Low inflation and high growth, Indian economy at 'Goldilocks'...who is getting the real benefit?
India is currently in a Goldilocks economic phase, with inflation at historically low levels and GDP growth above 8%. Let's understand in detail who is benefiting from low interest rates and what is driving the surge in interest.
India is currently experiencing a unique economic phase, with near-zero inflation and a robust economy growing at over 8%. The Reserve Bank of India (RBI) has cut the policy repo rate four times this year, reducing interest rates by a combined 1 percentage point.
Experts are calling this a Goldilocks era, meaning rapid growth, low inflation, and ample room for economic support. Let's explore this and understand which segments of the country will truly benefit from this situation.
According to a Times of India report, at first glance, it seems entirely good news that the consumer price inflation (CPI) has fallen to around 0.25%, its lowest level ever.
Wholesale inflation has turned negative. Meanwhile, GDP growth is projected to be around 8.2% in the latest quarter, driven by both manufacturing and service sectors. However, this economic relief is not affecting every Indian equally, nor will it in the future.
For urban workers and borrowers, lower interest rates and lower prices can provide some relief from EMIs and help them manage their monthly expenses more easily.
For retirees, these same interest rate cuts can cause concern given their already dwindling interest income. For farmers who sell their crops like onions, potatoes, and pulses at low prices, lower inflation means a direct loss.
What is the Goldilocks period?
Ranen Banerjee, partner and head of economic advisory at PwC India, told TOI that a period of low inflation and rapid growth is called a Goldilocks period. This means that interest rates remain soft. Inflation appears to be low, but farmers will bear the brunt of this.
Why is inflation so low?
The biggest reason for the decline in inflation is the sharp decline in food prices. According to government data, food inflation has fallen significantly, with vegetable prices falling by 30% or more in some months. Pulses and some grains have also become significantly cheaper in the wholesale market.
Who is benefiting?
Since the RBI recently cut the repo rate, lower policy rates are clearly beneficial for individuals and companies with floating-rate loans. When interest rates were high, banks passed the burden on to customers, leading to sharp increases in EMIs.
Now, with the full 1 percent cut in the repo rate, customers with loans linked to external benchmarks are expected to see some relief. Over time, when banks review interest rates again, home loan, car loan, and some business loan installments may be reduced.
However, the problem is that banks are not as quick to reduce interest rates as they are to increase them. Consequently, customers may have to wait for their loan review date or pressure the bank to pass on the full benefit.

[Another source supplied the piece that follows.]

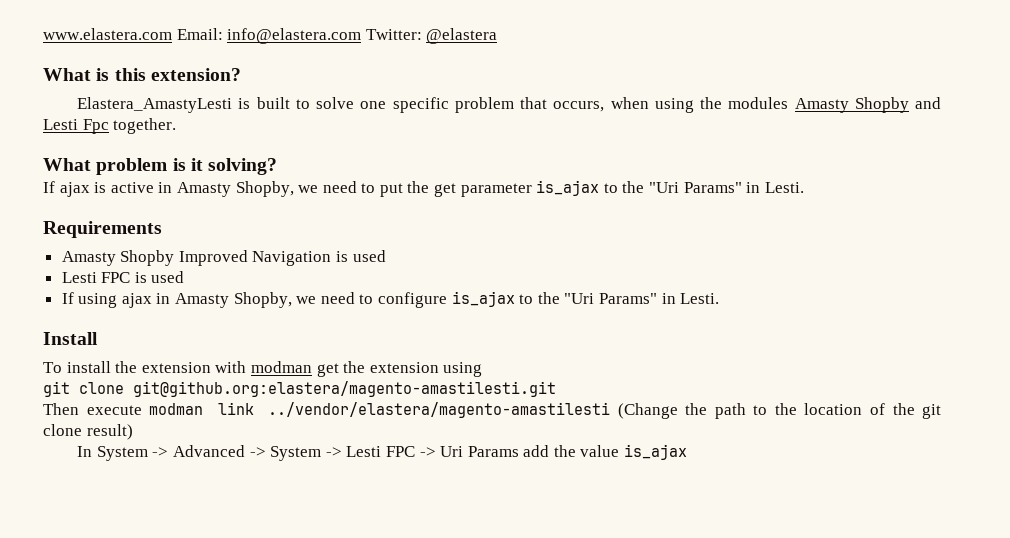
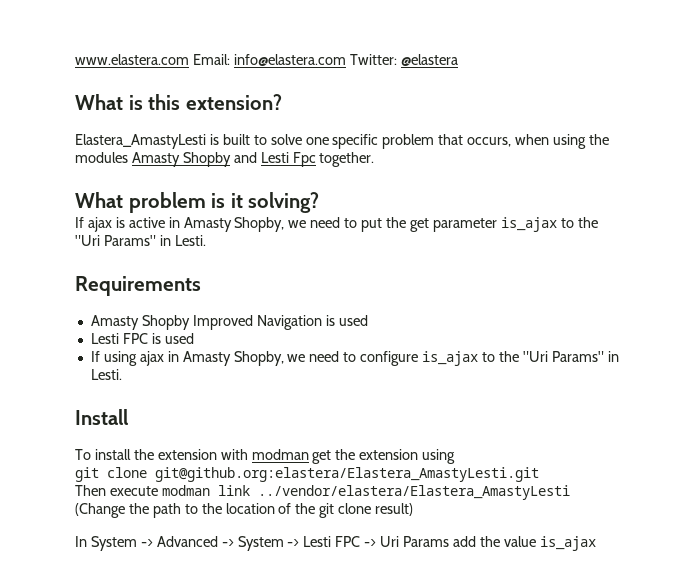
[133,381,556,397] git@github.org:elastera/magento-amastilesti.git -> [155,467,539,482] git@github.org:elastera/Elastera_AmastyLesti.git
[268,402,611,418] ../vendor/elastera/magento-amastilesti -> [257,485,570,500] ../vendor/elastera/Elastera_AmastyLesti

The Indian government is also one of the country's largest borrowers.
Lower interest rates ease the government's debt repayment burden and allow for more spending on infrastructure and welfare schemes, or for faster deficit reduction.
The RBI's open market purchases of government bonds and foreign exchange-related measures help keep bond yields in check, allowing the central and state governments to more easily meet their borrowing needs.
Companies are benefiting
Additionally, the environment is almost ideal for companies. Demand is growing, interest rates are falling, and inflation is low and predictable.

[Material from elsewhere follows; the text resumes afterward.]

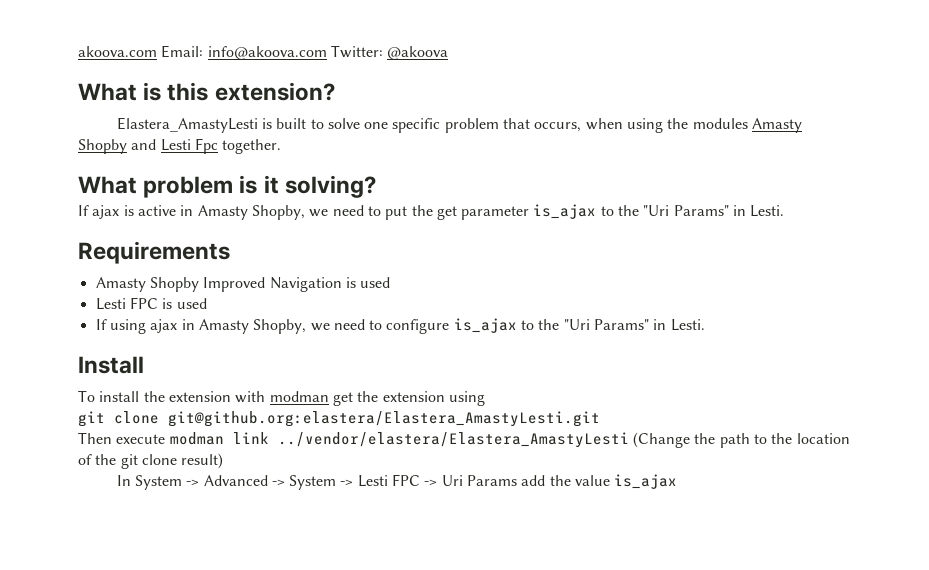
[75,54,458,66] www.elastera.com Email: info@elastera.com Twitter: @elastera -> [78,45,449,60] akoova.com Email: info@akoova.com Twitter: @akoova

International rating agencies and global investors have taken note, and many have revised India's growth forecasts upward. Cheap capital and strong demand together encourage expansion plans, merger and acquisition activity, and new hiring.
Who is being harmed
The deepest impact of low inflation is being felt not in air-conditioned offices or bank branches, but in the markets. The decline in food prices, which has brought down the CPI and WPI, is also suppressing farmers' incomes.
Onions are selling at ₹2-6 per kg in many wholesale markets, well below cost. Potato prices in some North Indian markets have fallen by ₹600-1,000 per quintal since last year. Pulses and cotton are also sometimes trading below the minimum support price.
This is a relief for consumers, but a crisis for farmers. Falling prices leave small farmers with difficult choices: selling at a loss, storing produce at a high cost, or destroying it. If food deflation persists, rural demand will weaken, leading to cuts in non-essential spending, education, and health.
On the other hand, low interest rates provide relief to borrowers, industry, and MSMEs, supporting investment and employment. This is the Goldilocks balance, where growth is visible, but agricultural incomes remain under pressure.